第29話ファンの流儀(2)


            *


 チャッチャッチャーラーラ、チャッチャッチャッチャッラー♪


『ファンの流儀』


 松下総一郎

 年齢 32歳。

 職業 会社員

 生きがいは――


 『凪坂46ファン』


 今夜は、凪坂46に命をかけるおとこの生き方を密着した。


           ・・・


【前回までのあらすじ】


 青春18切符で、山梨まで到着した、松下。駅前の喫茶店でオムライスを食べ、富士Qランドに向かう……が……


「しかし、本当に青春18切符って得ですよね。2千円ですよ、富士Qまで来るのに。普通、こんな安く行けないですよ?」


 意気揚々と、安さアピールをする松下に、予想外の事態が発生する。


『富士急行・河口湖行き』


 JRでは、ない。最後の列車において……千円、必要。


「……」


 松下は、黙って改札に向かい、払う。


 言い訳を、呑み込み、ただ目的地の電車へと乗り込む。


            ・・・


 富士Qランドへ到着。


「あと、2時間弱ありますからね。まあ、腹が減っては戦はできないってことで、まずはご飯食べましょうよ」


 食費に関しては、松下は、惜しむそぶりを見せない。『それを含んだ、そのものが凪坂王国キングダムなんだ』と言いたげな様子で。一通り、等身大メンバーとの2ショット写真を撮り終えた後、凪坂王国会場が比較的近いフードコートに到着した。


「うーん……やっぱり、こだわり豚丼……それと、ビール……かな」


 ニヤリ。


 アルコールを入れて、さらなるテンションの向上を計ろうとする。が、ここで待たしても予想外の事態が松下を、襲う。


『こだわり豚丼が、こない』


 凪坂王国に来る客が多すぎて、一向に自分の料理が来ない。刻一刻と迫る開始時間に対し、とうとう、彼は決断する。


「すいません、これ……もういいです」


「えっ、いらないってことですか?」


「あっ、はい」


『豚丼をキャンセル』


 フードコートの店員を呼び止め、券を返却。当然、費やした2千円のお金は返っては来ない。比較的早く買うことのできるビールだけを買って、ゴクゴクとそれを飲み干す。


「……うぐっ」


 ここで、激しい嗚咽が、松下を襲う。


 空きっ腹に……ビール。普段、ツマミがないとビールが飲めない男にとっては、ただ、ビールをのむという行為は、自傷行為以外のなにものでもなかった。それでも、死ぬほど不味そうな表情を浮かべながら、ビールを飲み干す。


「……ふぅ……うぷっ……さあ、行きましょうか?」


 せぐりくる吐き気を抑えながら、なんとか立ち上がって凪坂王国の会場まで歩き出す。


「おっと……忘れていました」


 そう言いながら、松下はおもむろに、半袖チェックシャツを脱ぎ出す。


『濡らしてんじゃねーよ!』


 琴音明日香が、放った一言。メンバーの一人が麦茶をこぼし、スカートがびしょびしょになった時に、琴音明日香がティッシュを差し出した際のドスのきいた一言がプリントされたTシャツを堂々と着こなす松下。

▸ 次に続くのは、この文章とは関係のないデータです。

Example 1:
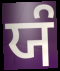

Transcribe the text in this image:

ਯੰ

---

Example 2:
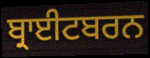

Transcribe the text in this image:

ਬ੍ਰਾਈਟਬਰਨ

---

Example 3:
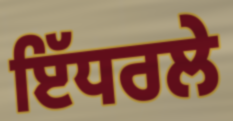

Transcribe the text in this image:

ਇੱਧਰਲੇ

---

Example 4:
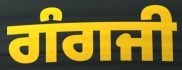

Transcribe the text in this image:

ਗੰਗਜੀ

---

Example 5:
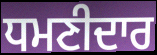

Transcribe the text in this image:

ਧਮਣੀਦਾਰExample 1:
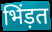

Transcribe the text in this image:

भिंड़त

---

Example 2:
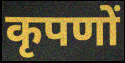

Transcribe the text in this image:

कृपणों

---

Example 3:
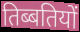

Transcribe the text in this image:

तिब्बतियों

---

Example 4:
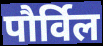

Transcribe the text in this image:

पौर्विल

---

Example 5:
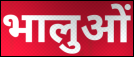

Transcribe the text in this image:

भालुओंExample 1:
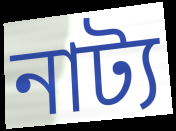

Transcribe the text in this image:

নাট্য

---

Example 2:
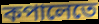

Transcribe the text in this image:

কপালেতে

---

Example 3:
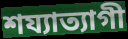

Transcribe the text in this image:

শয্যাত্যাগী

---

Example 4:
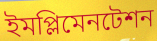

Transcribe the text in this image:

ইমপ্লিমেনটেশন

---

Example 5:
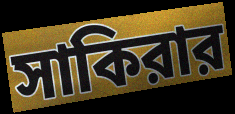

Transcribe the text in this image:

সাকিরার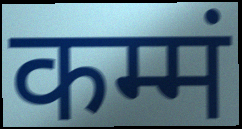
कम्मंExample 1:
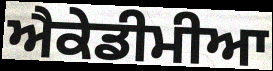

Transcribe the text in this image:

ਐਕੇਡੀਮੀਆ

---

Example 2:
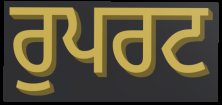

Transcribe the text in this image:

ਰੁਪਰਟ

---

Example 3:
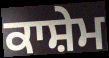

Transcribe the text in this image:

ਕਾਸ਼ੇਮ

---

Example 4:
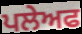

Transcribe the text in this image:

ਪਲੇਅਫ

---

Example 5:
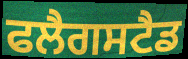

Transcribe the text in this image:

ਫਲੈਗਸਟੈਡ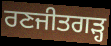
ਰਣਜੀਤਗੜ੍ਹ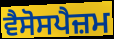
ਵੈਸੋਸਪੈਜ਼ਮ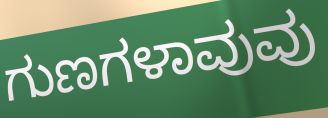
ಗುಣಗಳಾವುವು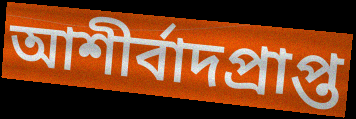
আশীর্বাদপ্রাপ্ত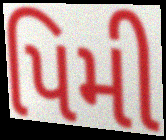
પિમી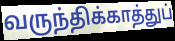
வருந்திக்காத்துப்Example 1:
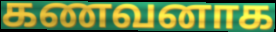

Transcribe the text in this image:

கணவனாக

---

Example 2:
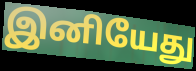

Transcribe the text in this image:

இனியேது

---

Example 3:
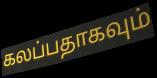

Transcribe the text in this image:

கலப்பதாகவும்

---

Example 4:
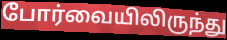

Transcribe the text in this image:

போர்வையிலிருந்து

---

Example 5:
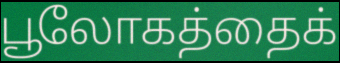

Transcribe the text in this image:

பூலோகத்தைக்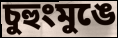
চুহুংমুঙে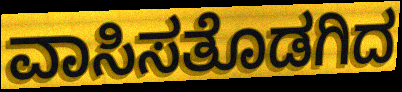
ವಾಸಿಸತೊಡಗಿದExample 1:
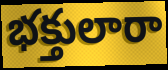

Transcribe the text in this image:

భక్తులారా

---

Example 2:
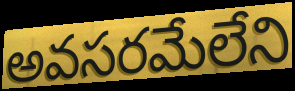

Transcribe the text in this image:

అవసరమేలేని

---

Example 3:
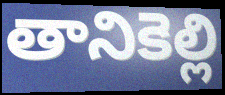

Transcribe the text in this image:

తానికెల్లి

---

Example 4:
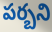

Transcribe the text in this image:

పర్బని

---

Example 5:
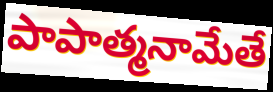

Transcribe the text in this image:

పాపాత్మనామేతేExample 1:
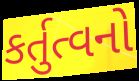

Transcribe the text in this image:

કર્તુત્વનો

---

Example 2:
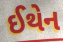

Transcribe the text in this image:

ઈથેન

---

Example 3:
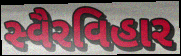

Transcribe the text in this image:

સ્વૈરવિહાર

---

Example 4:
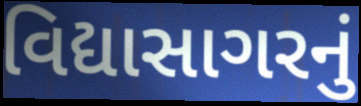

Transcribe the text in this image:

વિદ્યાસાગરનું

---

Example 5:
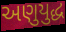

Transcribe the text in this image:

અણુયુદ્ધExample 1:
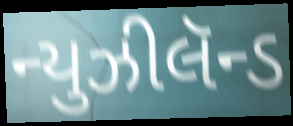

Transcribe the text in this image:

ન્યુઝીલૅન્ડ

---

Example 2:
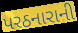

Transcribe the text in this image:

પરઠનારાની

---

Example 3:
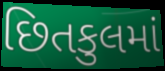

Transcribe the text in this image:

છિતકુલમાં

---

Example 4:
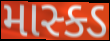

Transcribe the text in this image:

માસ્ક્ડ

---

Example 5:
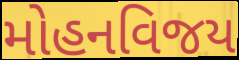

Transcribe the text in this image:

મોહનવિજય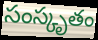
సంస్కృతం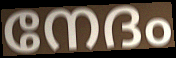
നേദം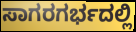
ಸಾಗರಗರ್ಭದಲ್ಲಿ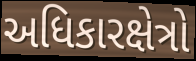
અધિકારક્ષેત્રોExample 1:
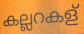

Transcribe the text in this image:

കല്ലറകള്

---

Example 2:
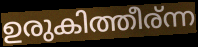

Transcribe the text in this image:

ഉരുകിത്തീര്ന്ന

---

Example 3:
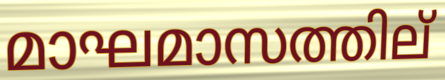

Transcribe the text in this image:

മാഘമാസത്തില്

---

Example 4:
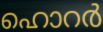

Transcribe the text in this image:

ഹൊറർ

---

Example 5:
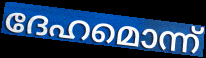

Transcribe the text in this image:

ദേഹമൊന്ന്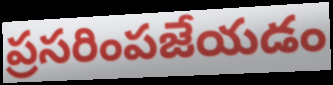
ప్రసరింపజేయడంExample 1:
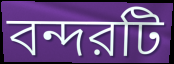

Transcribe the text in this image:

বন্দরটি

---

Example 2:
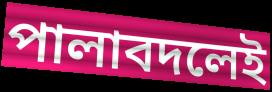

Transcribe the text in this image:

পালাবদলেই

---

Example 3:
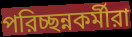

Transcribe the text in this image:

পরিচ্ছন্নকর্মীরা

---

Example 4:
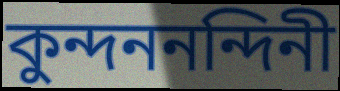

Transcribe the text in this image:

কুন্দননন্দিনী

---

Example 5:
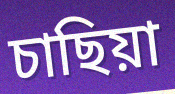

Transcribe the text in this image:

চাছিয়া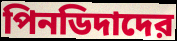
পিনডিদাদেরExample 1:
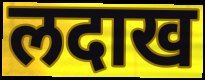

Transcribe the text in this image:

लदाख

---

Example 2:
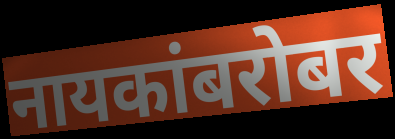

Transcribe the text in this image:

नायकांबरोबर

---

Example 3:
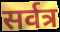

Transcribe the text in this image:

सर्वत्र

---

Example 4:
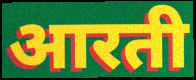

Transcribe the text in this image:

आरती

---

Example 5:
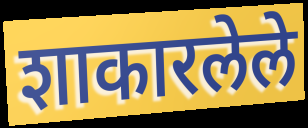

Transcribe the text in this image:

शाकारलेलेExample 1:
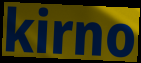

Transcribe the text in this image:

kirno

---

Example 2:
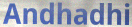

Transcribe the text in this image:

Andhadhi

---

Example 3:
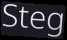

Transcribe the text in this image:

Steg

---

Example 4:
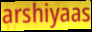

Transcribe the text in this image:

arshiyaas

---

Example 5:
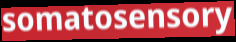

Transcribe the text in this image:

somatosensory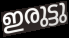
ഇരുട്ടു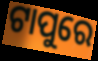
ଟାପୁରେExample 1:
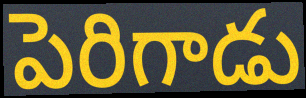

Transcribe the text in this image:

పెరిగాడు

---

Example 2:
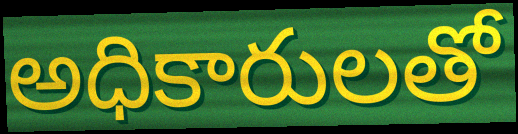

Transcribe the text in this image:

అధికారులతో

「ええ、これを聞いた時には、まるで電気ショックが走ったかのようでした」


 誇らしげに、そして少しだけ照れ臭そうな表情で語る松下。


 ここから、30分ほど歩き、自分の席へと座る。


『F12の24列目』


「……」


 花道からは比較的近い席だが、それでも視力0.6の視力では表情までは確認できない。ほとんどモニターを眺めるだけとなるであろう席。しかし、松下の表情に憂いは見られない。


「重要なのは、生で彼女を見ることではない。モニター越しでも、同じ時間を彼女たちと、そして仲間たちと一緒に共有すること。そこに意味があるのだ……そろそろ、集中したいんで、あなたも自分の席へと座ってください」


 そう言って、再びイヤホンで凪坂の曲を聞き込む。


『A5の3列目』
















 スタッフは、とうとう、松下に自分の席を言うことができなかった。



 チャッチャッチャーラーラ、チャッチャッチャッチャッラー♪




                  続く



             *


「……」


「あっ、新谷さん。まだ見てるんですか? 3週ブチ抜きですもんね、かなり、気になってるんじゃないですか」


「木葉……今、俺に、話しかけるな」


 この内容で3週ブチ抜きなんて……どうかしてるよ、このスタッフ。